Leonardo Boff's weekly columns are available in Spanish from Servicios Koinonia and in Portuguese on his blog. Some of his older columns are available in English at LeonardoBoff.com.
by Leonardo Boff (English translation by Rebel Girl)
Globalization as a new stage of humanity and the Earth itself, has not only put individuals and peoples in contact with each other, but also has spread their viruses and bacteria, plants and fruits, cuisine and fashion, their worldviews and religions, including their values and negative values, worldwide. It is characteristic of human nature and history -- not a defect but an evolutionary sign -- that we are sapient (sapiens) and demented (demens) and, therefore, emerge as contradictory beings. Hence, alongside the bright dimensions, which are the best side of human beings and through which we enrich each other, dark dimensions also appear, age-old traditions that penalize large sectors of the population. Thus, we must be critical of each other, to identify inhumane practices that are no longer tolerable.
We Westerners, for example, are individualistic and dualistic, so focused on our identity that we have great difficulty accepting those who are different from us. We tend to treat those who are different as inferior. This provides an ideological basis to our colonialist and imperialist spirit, to impose our values and worldview on the whole world.
Such limitations are found in all cultures. But there are limitations and limitations. Some of them violate all parameters of decency, and just simple common sense makes them unacceptable. They seem more like violations and crimes than cultural traditions, however ancient they appear to be. And it's useless for cultural anthropologists and sociologists to go on defending them in the name of respecting differences. What is cruel is cruel in any culture, anywhere in the world. Cruelty, because it's inhumane, has no right to exist.
I am refering specifically to female genital mutilation. It has been practiced for centuries in 28 countries in Africa, the Middle East, Southeast Asia and several European countries where there has been immigration from these areas. It is estimated that worldwide there are currently between 115 and 130 million genitally mutilated women. Another three million, including five hundred thousand in Europe, are still subject annually to such horrors.

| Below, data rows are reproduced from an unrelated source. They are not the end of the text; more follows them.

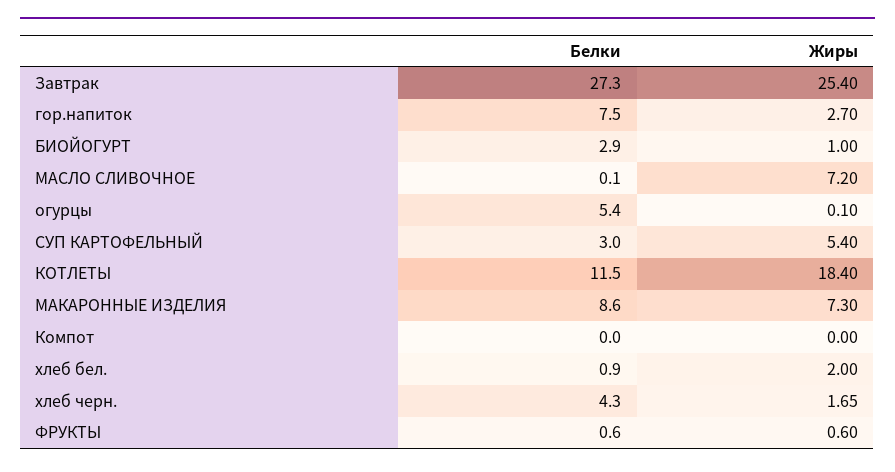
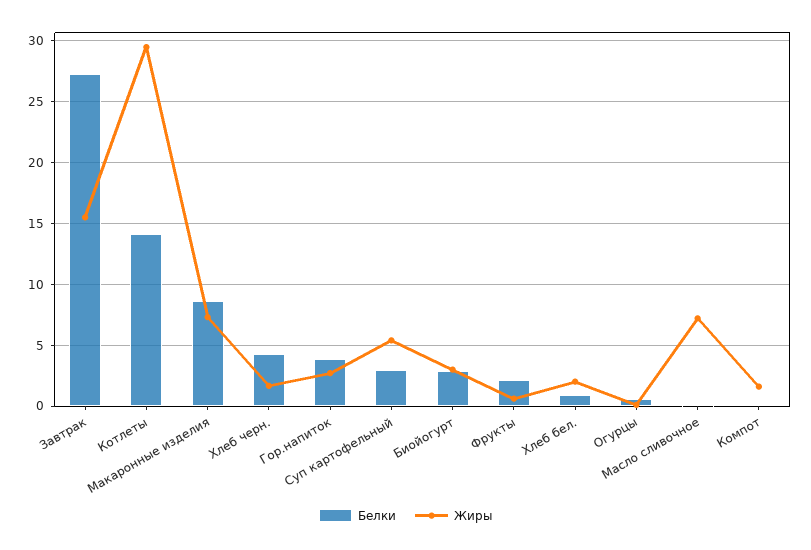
Жиры, Завтрак: 25.4 -> 15.5
Белки, гор.напиток: 7.5 -> 4
Жиры, БИОЙОГУРТ: 1 -> 3
Белки, огурцы: 5.4 -> 0.5
Белки, КОТЛЕТЫ: 11.5 -> 14
Жиры, КОТЛЕТЫ: 18.4 -> 29.5
Жиры, Компот: 0 -> 1.5
Белки, ФРУКТЫ: 0.6 -> 2

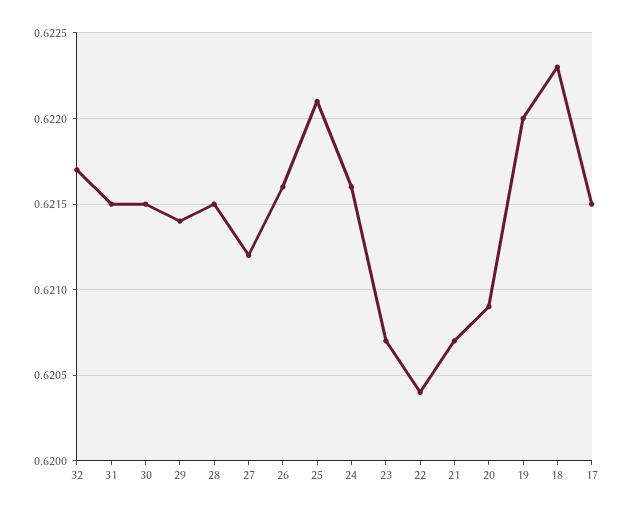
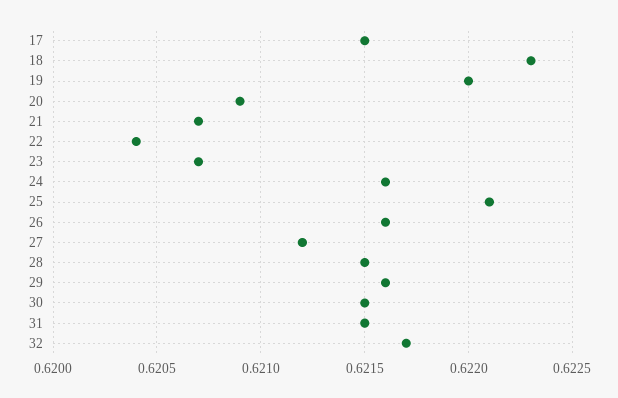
29: 0.6214 -> 0.6216

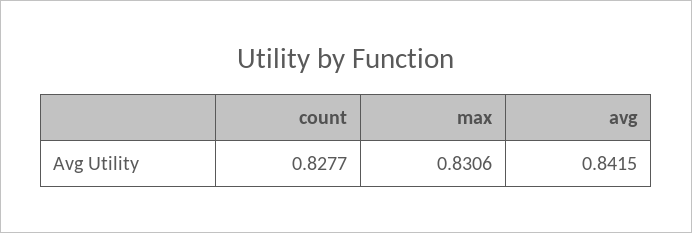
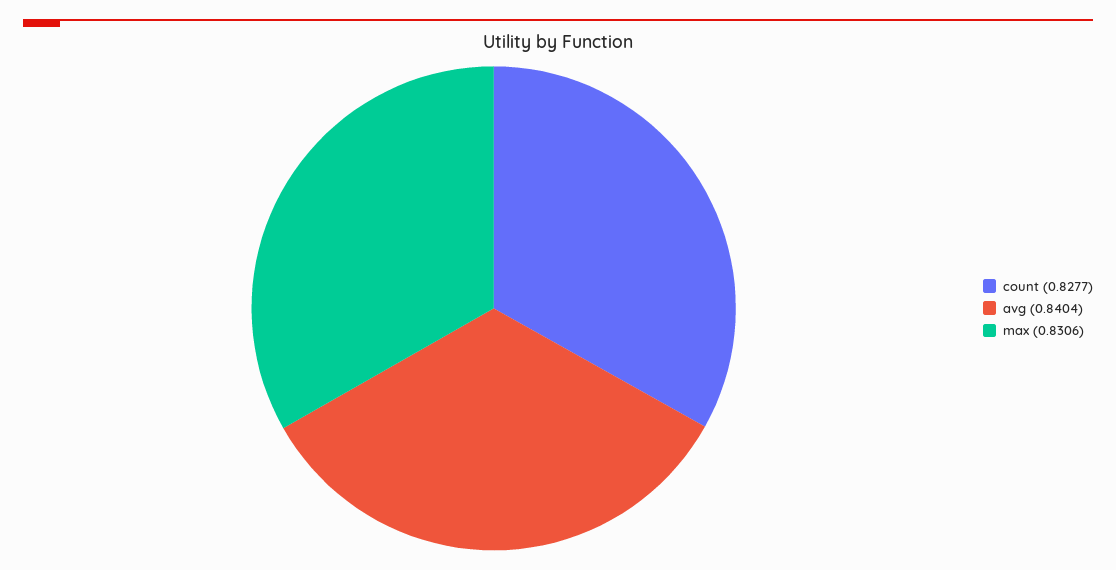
avg: 0.8415 -> 0.8404

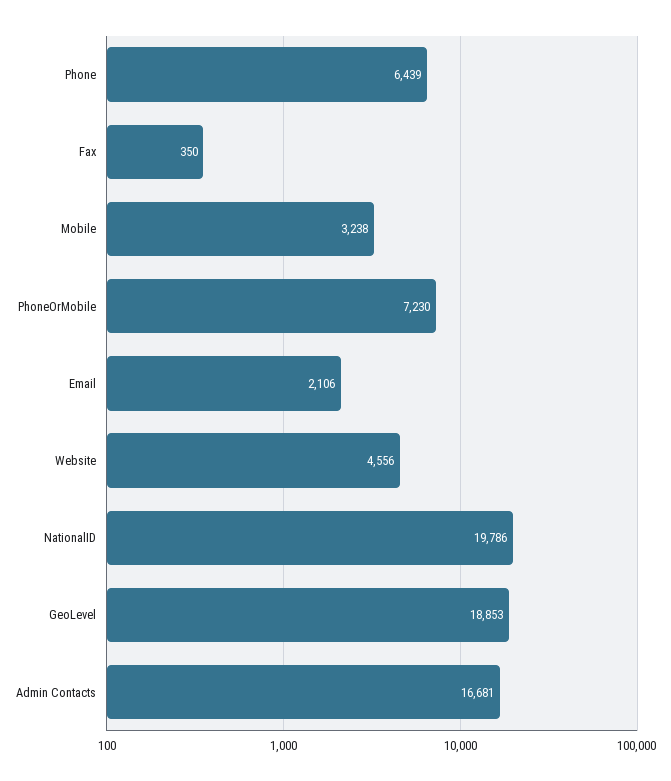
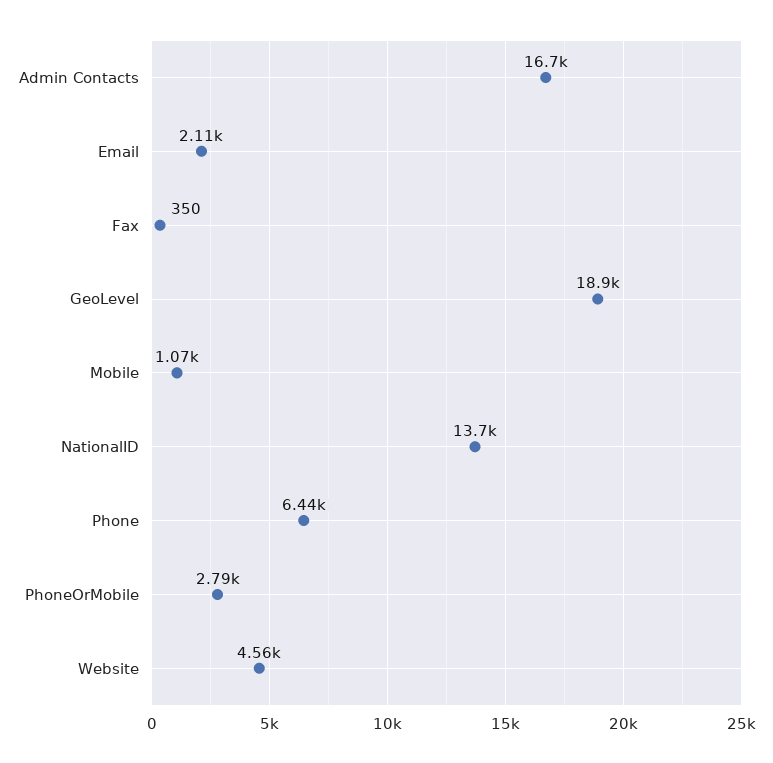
Mobile: 3238 -> 1070
PhoneOrMobile: 7230 -> 2790
NationalID: 19786 -> 13700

What is it? It is the removal of the clitoris and both labia and in some places even the stitching together of the labia in girls aged 4 to 14. This is done without any hygienic concern with scissors, knives, needles and even with sharp pieces of glass. The screams of pain and horror, the emotional impact and untold suffering, and the hemmorrhages and infections that can kill are unimaginable, as can be seen in some YouTube videos on the Internet, which I don't advise anyone to watch.
In Europe, such practices are prohibited. The mothers then take their daughters to their home countries under the pretext of meeting their relatives. And there this horror, that is more an assault and gross violation of human rights than a cultural practice, awaits them. Behind it is the most primitive form of machismo that seeks to prevent a woman's access to sexual pleasure, transforming her into an object for the exclusive pleasure of man. The World Health Organization rightfully denounced the practice as unacceptable torture.
I see two reasons that discredit certain cultural traditions and lead us to fight them. The first is the suffering of others. Where the cultural difference involves dehumanization and mutilation of the other, there is the limit and it should be inhibited. No person is entitled to impose unreasonable hardship on another. The second reason is the 1948 UN Declaration of Human Rights, signed by all states. All cultural traditions should be compared with its precepts. Practices involving violation of human dignity should be prohibited and punished. The supreme law is to treat human beings humanely. In genital mutilation, we are faced with a social convention that is inhumane and harmful. This is why February 6th has been established as International Day of Zero Tolerance of Female Genital Mutilation.
Each day of the year and especially every March 8th, International Women's Day, we should stand in solidarity with these girls, victims of a harsh cultural tradition that is the enemy of life and pleasure.